Australian Journal of Primary Health Australian Journal of Primary Health Society
The issues influencing community health services and primary health care
RESEARCH ARTICLE

‘Perfect skin’, the media and patients with skin disease: a qualitative study of patients with acne, psoriasis and atopic eczema

Parker Magin A D , Jon Adams B , Gaynor Heading C and Dimity Pond A
+ Author Affiliations
- Author Affiliations

A Discipline of General Practice, School of Medicine and Public Health, University of Newcastle, Callaghan, NSW 2008, Australia.

B Discipline of Social Science, School of Population Health, University of Queensland, St Lucia, Qld 4072, Australia.

C Sydney School of Public Health, University of Sydney, Sydney, NSW 2006, Australia.
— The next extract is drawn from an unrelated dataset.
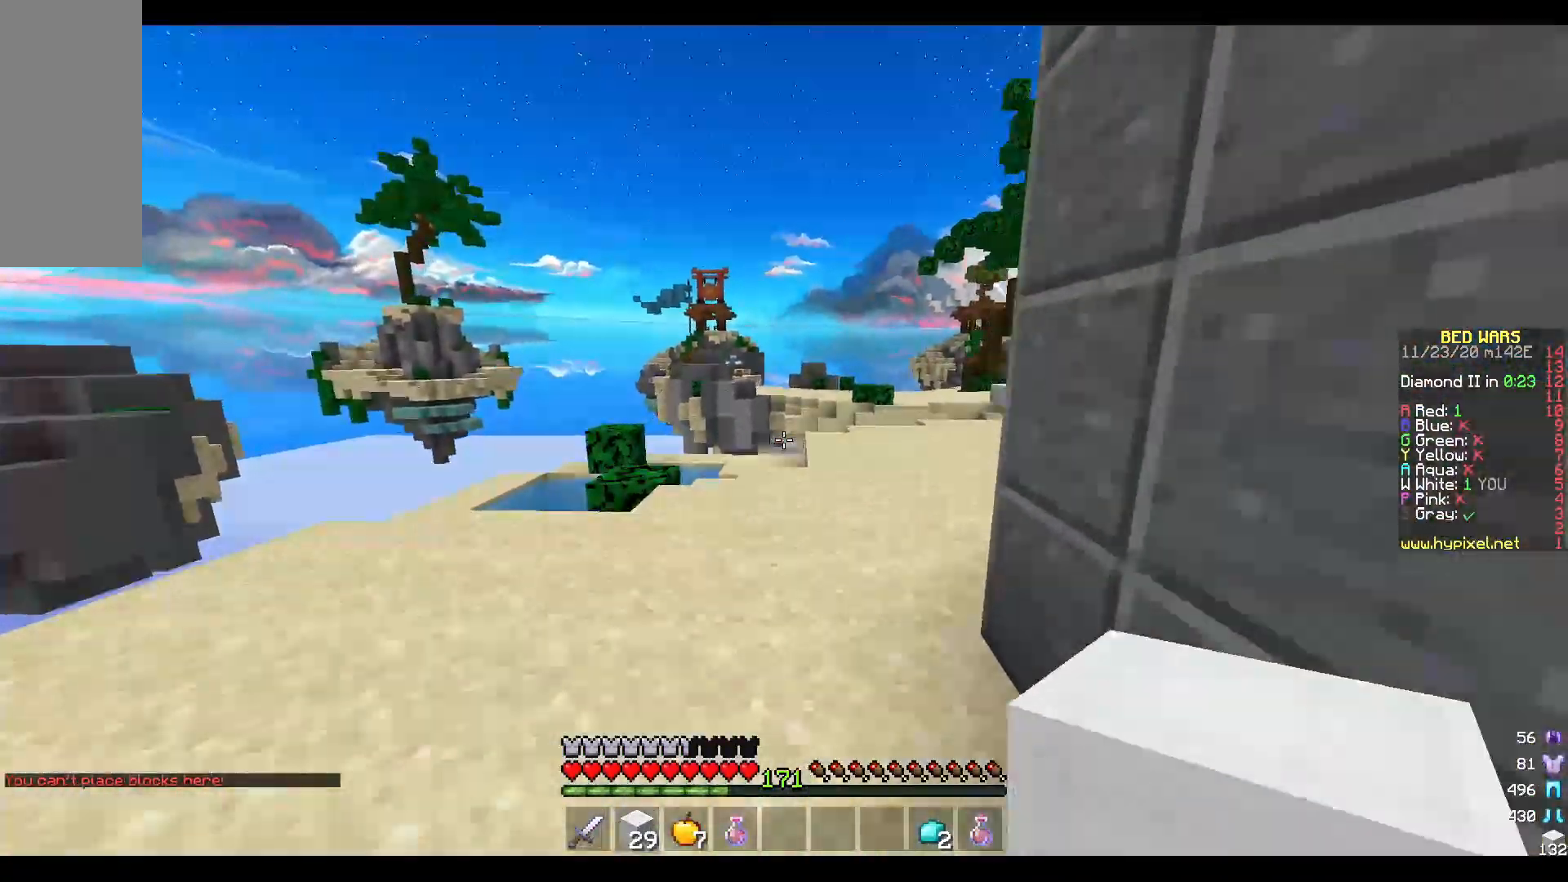
{"keys": ["w"], "mouse": [], "events": [[83, "a", "down"], [117, "mouse_left", "up"], [167, "a", "up"]]}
D Corresponding author. Email: parker.magin@newcastle.edu.au

Australian Journal of Primary Health 17(2) 181-185 https://doi.org/10.1071/PY10047
Submitted: 16 August 2010  Accepted: 10 December 2010   Published: 7 June 2011

Abstract

The relationship of skin disease with societal ideals of beauty, and the role of the media in this relationship, has not previously been researched. The overall objective of this study was to explore the psychological effects of skin disease. The theme of the ideal of perfect skin and the role of the media in generating this ideal arose via an inductive study methodology and was explored in the context of respondents’ psychological morbidity. A qualitative study, 62 semi-structured interviews were conducted with respondents with acne, eczema or psoriasis recruited from both general practice and specialist dermatology practice in an Australian regional city. Interviews were audiotaped, transcribed and subjected to thematic analysis employing a process of constant comparison in which data collection and analysis were cumulative and concurrent. The themes of perfect skin, societal ideals and media influence emerged from this iterative process. Respondents identified a societal ideal of flawless skin, largely mediated by media portrayals of perfection. Failure to meet this ideal precipitated psychological morbidity in female, but not male, respondents. An appreciation of the pervasive pressures of society and media upon females with skin disease may inform management strategies, particularly psychological management strategies, in patients with skin disease.

Additional keywords: acne vulgaris, mass media.